Дети переварили информацию и снова запели. Дверь — рот отворилась, вышла молодая женщина в очках, в накинутой на плечи куртке. Дети поддали жару. Ваня сорвал рукавички и заиграл на балалайке, другой Ваня на гармошке, Маша запиликала на скрипочке, прерываясь в такт — подтереть младшему братику сопли. И этот жест под детским носом — выглядел как перкуссия, кажется и у него был свой особый звук — вжжжжух..

Хозяйка дома, плачущего дед морозами, выслушала детское пение и сказала, строго глядя в краснощекие физиономии от трех до десяти лет:
— Я — агностик!
— Ура! — почему-то закричали дети и побежали дальше.

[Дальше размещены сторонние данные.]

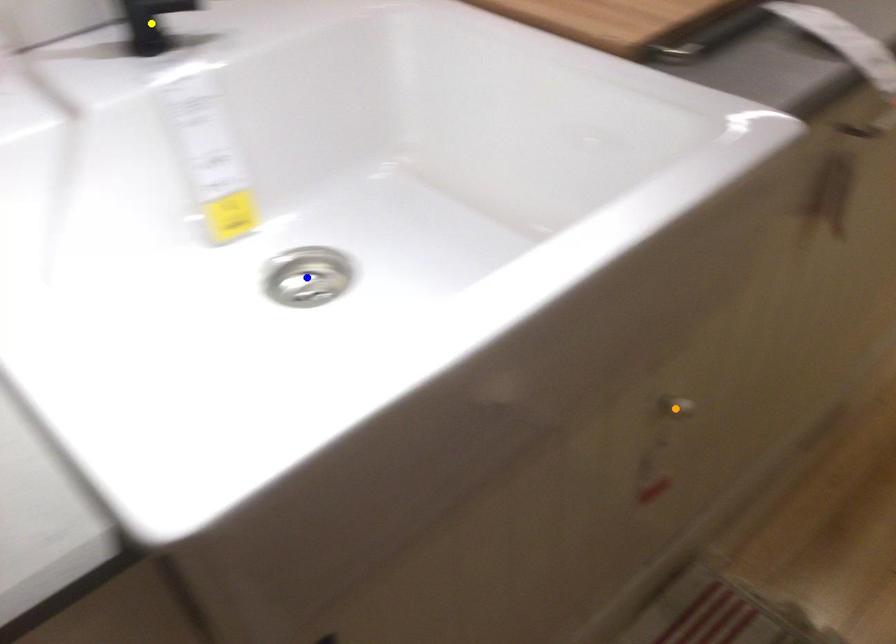
Order these from nearest to farthest:
- orange point
- yellow point
- blue point

orange point, blue point, yellow point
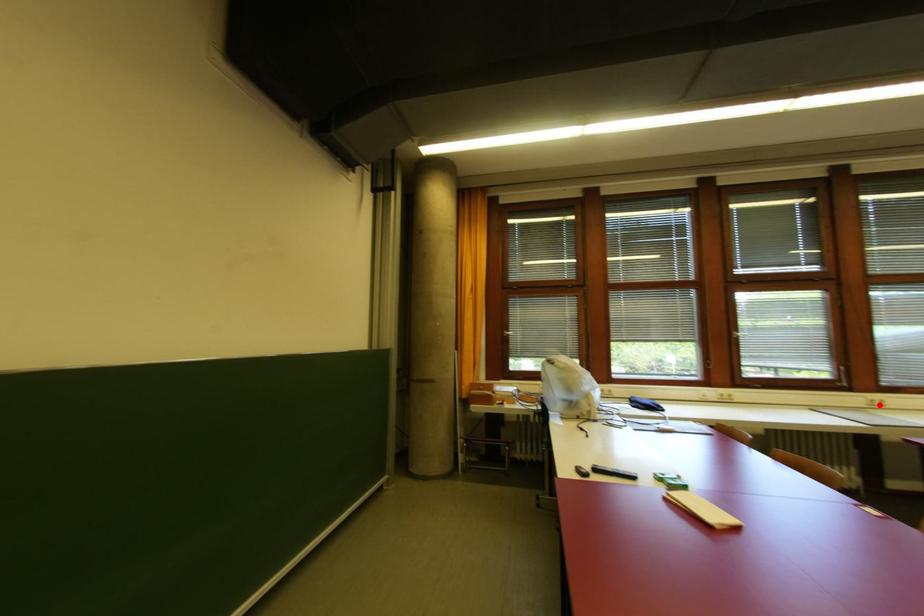
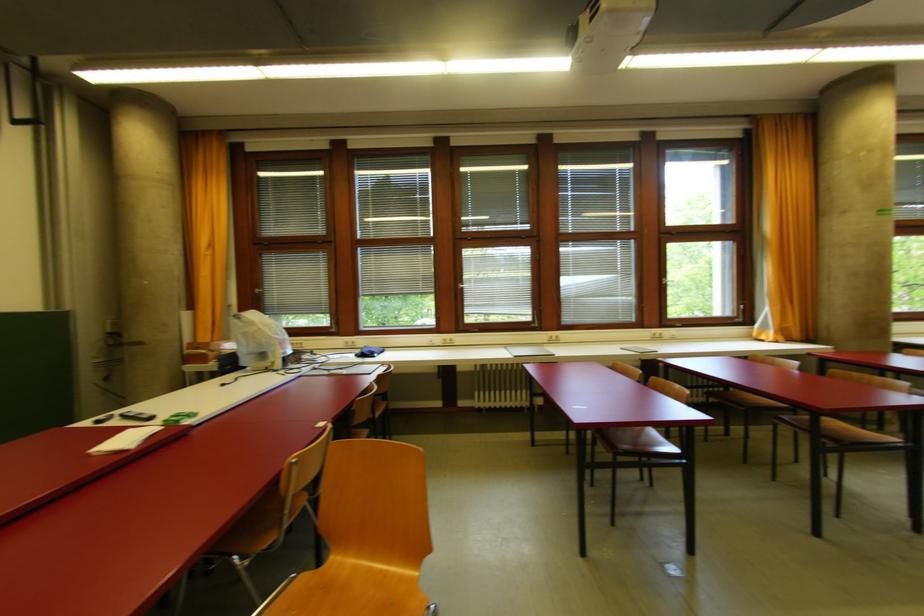
The point at the highlighted location is marked in the first image. Where is the corresponding point in the second image?

(556, 339)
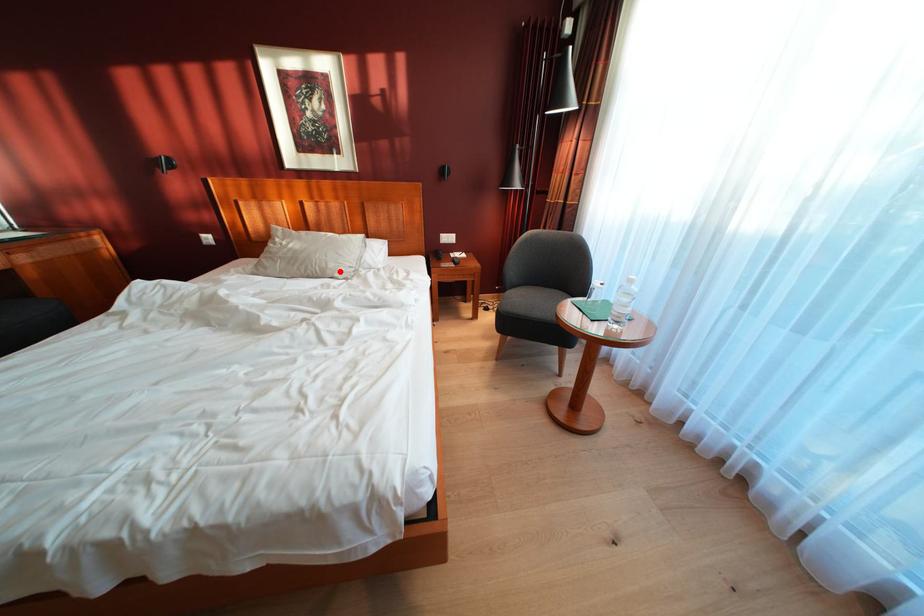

С тех пор дети знали, что антропоморфный — это на человека похожий, а агностики — люди, которые конфет не дадут, как ни старайся.

Я расстроилась, а дядя Андрей сказал:
— Но ведь она нас не приглашала. Как в песне той прекрасной поется: «Машина ехала, колеса терлися, вы не ждали нас, а мы приперлися.»
— Кто даст — тот князь, а кто не даст гордо — тот — бычья морда — крикнула я агностику. Она крутанула пальцем у виска и ушла в дом.

Подсчет, сортировку и раздел трофеев мы устраивали в трапезной храма. Ставили чайник, пили чай и все пели, пели, никак не могли остановиться.

К нам на шум-гам пришел батюшка. Я с ним мало была знакома, но знала, что он кавказских кровей. Я сначала немного испугалась, потому что он с таким неулыбчивым лицом зашел. Думала, вдруг ругаться будет. А он попросил нас спеть какую-нибудь ритмичную быструю колядку.

Мы стали петь «Каледа — не перепелка, Каледа — не тарахтелка — каледа — пошла по дорожке — Каледа — нашла железячку — каледа- пошла во кузнячку, каледа — скую топорочек, каледа — намостю мосточек- и так далее, зажигательно.

Батюшка внимательно слушал несколько секунд — ловил ритм, а потом ринулся отплясывать лезгинку так, что только чашки на столе прыгали. Дети с визгом кинулись к нему, скакали вприсядку и крутились волчком.

Я распевала колядку сладким конфетным ртом, топала ногой в ритм, а в голове у меня все копошилась эта женщина — агностик. Я думала, зачем она так с детьми-то? Неужели мы кому-то так досаждаем?

Я даже маме пожаловалась на досадную эту встречу, а мама мне сказала: «Дура ты Света, это же, возможно, самые счастливые ваши дни.»

Теперь, когда тот кавказский батюшка на войне, Женя, научившая нас слову «антропоморфный» — на погосте лежит, истаяв от химиотерапии, а по-украински петь стало вдруг некошерно, я думаю, что мама была права. Счастливые дни. И не надо было мне про бычью морду кричать, надо было благословить с любовью — не поганить это невозможное снежное счастье.